Opinión

La propia supervivencia

Queridos lectores, cuidado con quienes viajan. A veces las compañías no son malas per se, sin embargo, le pueden traer problemas de toda índole. Ya sabe, hoy todo el mundo quiere ir en coche. Y esta costumbre se está extendiendo a límites insospechados. Hasta los insectos se creen Miss Daisy a la espera de quien los pasee. Esto es lo que le sucedió a una señora inglesa de 65 años, llamada Carol Howarth, quien felizmente se dirigía a su casa tomando el camino que pasaba por una reserva. Yo no sé si llevaba la radio puesta o no, pero lo cierto es que no procedía de ningún aparato el zumbido que escuchó y que la perseguía como en una película de terror. Asustada por el ruido miró por los espejos retrovisores y vio en el límite del asombro y toda acongojada que, hecho un cálculo groso modo, le perseguían unas veinte mil abejas como un ejército enardecido dispuesto a una lucha a sangre y fuego.

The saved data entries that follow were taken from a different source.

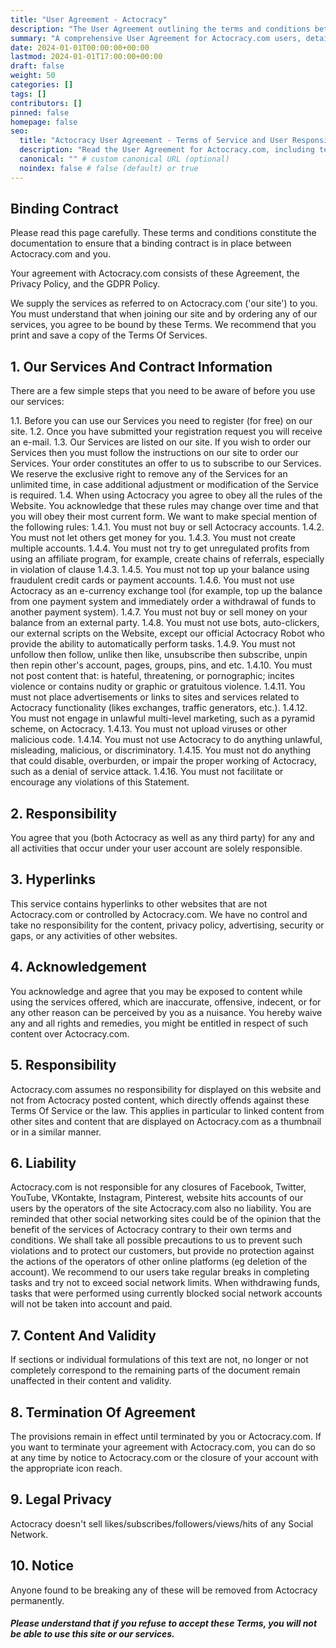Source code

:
 ```yaml
---
title: "User Agreement - Actocracy"
description: "The User Agreement outlining the terms and conditions between Actocracy.com and its users, including service usage rules and responsibilities."
summary: "A comprehensive User Agreement for Actocracy.com users, detailing service terms, user responsibilities, and legal notices."
date: 2024-01-01T00:00:00+00:00
lastmod: 2024-01-01T17:00:00+00:00
draft: false
weight: 50
categories: []
tags: []
contributors: []
pinned: false
homepage: false
seo:
  title: "Actocracy User Agreement - Terms of Service and User Responsibilities"
  description: "Read the User Agreement for Actocracy.com, including terms of service, user responsibilities, and guidelines for using the platform."
  canonical: "" # custom canonical URL (optional)
  noindex: false # false (default) or true
---
```


## Binding Contract
Please read this page carefully. These terms and conditions constitute the documentation to ensure that a binding contract is in place between Actocracy.com and you.

Your agreement with Actocracy.com consists of these Agreement, the Privacy Policy, and the GDPR Policy.

We supply the services as referred to on Actocracy.com ('our site') to you. You must understand that when joining our site and by ordering any of our services, you agree to be bound by these Terms. We recommend that you print and save a copy of the Terms Of Services.

## 1. Our Services And Contract Information
There are a few simple steps that you need to be aware of before you use our services:

1.1. Before you can use our Services you need to register (for free) on our site.
1.2. Once you have submitted your registration request you will receive an e-mail.
1.3. Our Services are listed on our site. If you wish to order our Services then you must follow the instructions on our site to order our Services. Your order constitutes an offer to us to subscribe to our Services. We reserve the exclusive right to remove any of the Services for an unlimited time, in case additional adjustment or modification of the Service is required.
1.4. When using Actocracy you agree to obey all the rules of the Website. You acknowledge that these rules may change over time and that you will obey their most current form. We want to make special mention of the following rules:
  1.4.1. You must not buy or sell Actocracy accounts.
  1.4.2. You must not let others get money for you.
  1.4.3. You must not create multiple accounts.
  1.4.4. You must not try to get unregulated profits from using an affiliate program, for example, create chains of referrals, especially in violation of clause 1.4.3.
  1.4.5. You must not top up your balance using fraudulent credit cards or payment accounts.
  1.4.6. You must not use Actocracy as an e-currency exchange tool (for example, top up the balance from one payment system and immediately order a withdrawal of funds to another payment system).
  1.4.7. You must not buy or sell money on your balance from an external party.
  1.4.8. You must not use bots, auto-clickers, our external scripts on the Website, except our official Actocracy Robot who provide the ability to automatically perform tasks.
  1.4.9. You must not unfollow then follow, unlike then like, unsubscribe then subscribe, unpin then repin other's account, pages, groups, pins, and etc.
  1.4.10. You must not post content that: is hateful, threatening, or pornographic; incites violence or contains nudity or graphic or gratuitous violence.
  1.4.11. You must not place advertisements or links to sites and services related to Actocracy functionality (likes exchanges, traffic generators, etc.).
  1.4.12. You must not engage in unlawful multi-level marketing, such as a pyramid scheme, on Actocracy.
  1.4.13. You must not upload viruses or other malicious code.
  1.4.14. You must not use Actocracy to do anything unlawful, misleading, malicious, or discriminatory.
  1.4.15. You must not do anything that could disable, overburden, or impair the proper working of Actocracy, such as a denial of service attack.
  1.4.16. You must not facilitate or encourage any violations of this Statement.

## 2. Responsibility
You agree that you (both Actocracy as well as any third party) for any and all activities that occur under your user account are solely responsible.

## 3. Hyperlinks
This service contains hyperlinks to other websites that are not Actocracy.com or controlled by Actocracy.com. We have no control and take no responsibility for the content, privacy policy, advertising, security or gaps, or any activities of other websites.

## 4. Acknowledgement
You acknowledge and agree that you may be exposed to content while using the services offered, which are inaccurate, offensive, indecent, or for any other reason can be perceived by you as a nuisance. You hereby waive any and all rights and remedies, you might be entitled in respect of such content over Actocracy.com.

## 5. Responsibility
Actocracy.com assumes no responsibility for displayed on this website and not from Actocracy posted content, which directly offends against these Terms Of Service or the law. This applies in particular to linked content from other sites and content that are displayed on Actocracy.com as a thumbnail or in a similar manner.

## 6. Liability
Actocracy.com is not responsible for any closures of Facebook, Twitter, YouTube, VKontakte, Instagram, Pinterest, website hits accounts of our users by the operators of the site Actocracy.com also no liability. You are reminded that other social networking sites could be of the opinion that the benefit of the services of Actocracy contrary to their own terms and conditions. We shall take all possible precautions to us to prevent such violations and to protect our customers, but provide no protection against the actions of the operators of other online platforms (eg deletion of the account). We recommend to our users take regular breaks in completing tasks and try not to exceed social network limits. When withdrawing funds, tasks that were performed using currently blocked social network accounts will not be taken into account and paid.

## 7. Content And Validity
If sections or individual formulations of this text are not, no longer or not completely correspond to the remaining parts of the document remain unaffected in their content and validity.

## 8. Termination Of Agreement
The provisions remain in effect until terminated by you or Actocracy.com. If you want to terminate your agreement with Actocracy.com, you can do so at any time by notice to Actocracy.com or the closure of your account with the appropriate icon reach.

## 9. Legal Privacy
Actocracy doesn't sell likes/subscribes/followers/views/hits of any Social Network.

## 10. Notice
Anyone found to be breaking any of these will be removed from Actocracy permanently.

##### Please understand that if you refuse to accept these Terms, you will not be able to use this site or our services.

Ustedes, queridos lectores, ¿qué harían ante un caso así? ¿Se meterían con coche y todo en el lago, o río más cercano? ¿Huirían despavoridos sin mirar hacia donde? ¿Llamarían a algún cuerpo de seguridad para que lo salvaran? ¿Se quitarían un zapato y lo echarían por la ventanilla para distraer al enjambre asesino? ¿Tratarían de dialogar con la abeja jefe que las mandaba? Todos sabemos que el diálogo con los agresores es mano de santo para que se tornen bondadosos y píos, pidan perdón y se arrepientan. Por otra parte, ¿qué movía a los insectos para tal movimiento agresivo? Las alas, ya se sabe. Pero, ¿qué había sucedido? ¿Les habrían robado la miel sin que se dieran cuenta? ¿No les gustaba el modelo de vehículo? ¿Hacían maratones de carreras? ¿Estaban estresadas por el sistema de vida actual? ¿Estaban hartas de que ese camino de la reserva fuera como la Casa de Tócame Roque? ¿Querrían invitar a la señora a un picnic? ¿Se estarían mudando de panal?

No sabemos qué harían ustedes ni lo que hizo Carol Howarth ante semejante circunstancia. Pero sí sabemos finalmente cuál era el motivo de que la legión de abejas siguiera al coche. Todo obedecía a una razón de estado: su reina se había colado dentro. Su reina, la querida, admirada, acatada reina de la colmena, que se había despistado de trono y sin la cual no podrían vivir. No perseguían a la conductora, ni al coche, solo al fundamento básico de su propia supervivencia.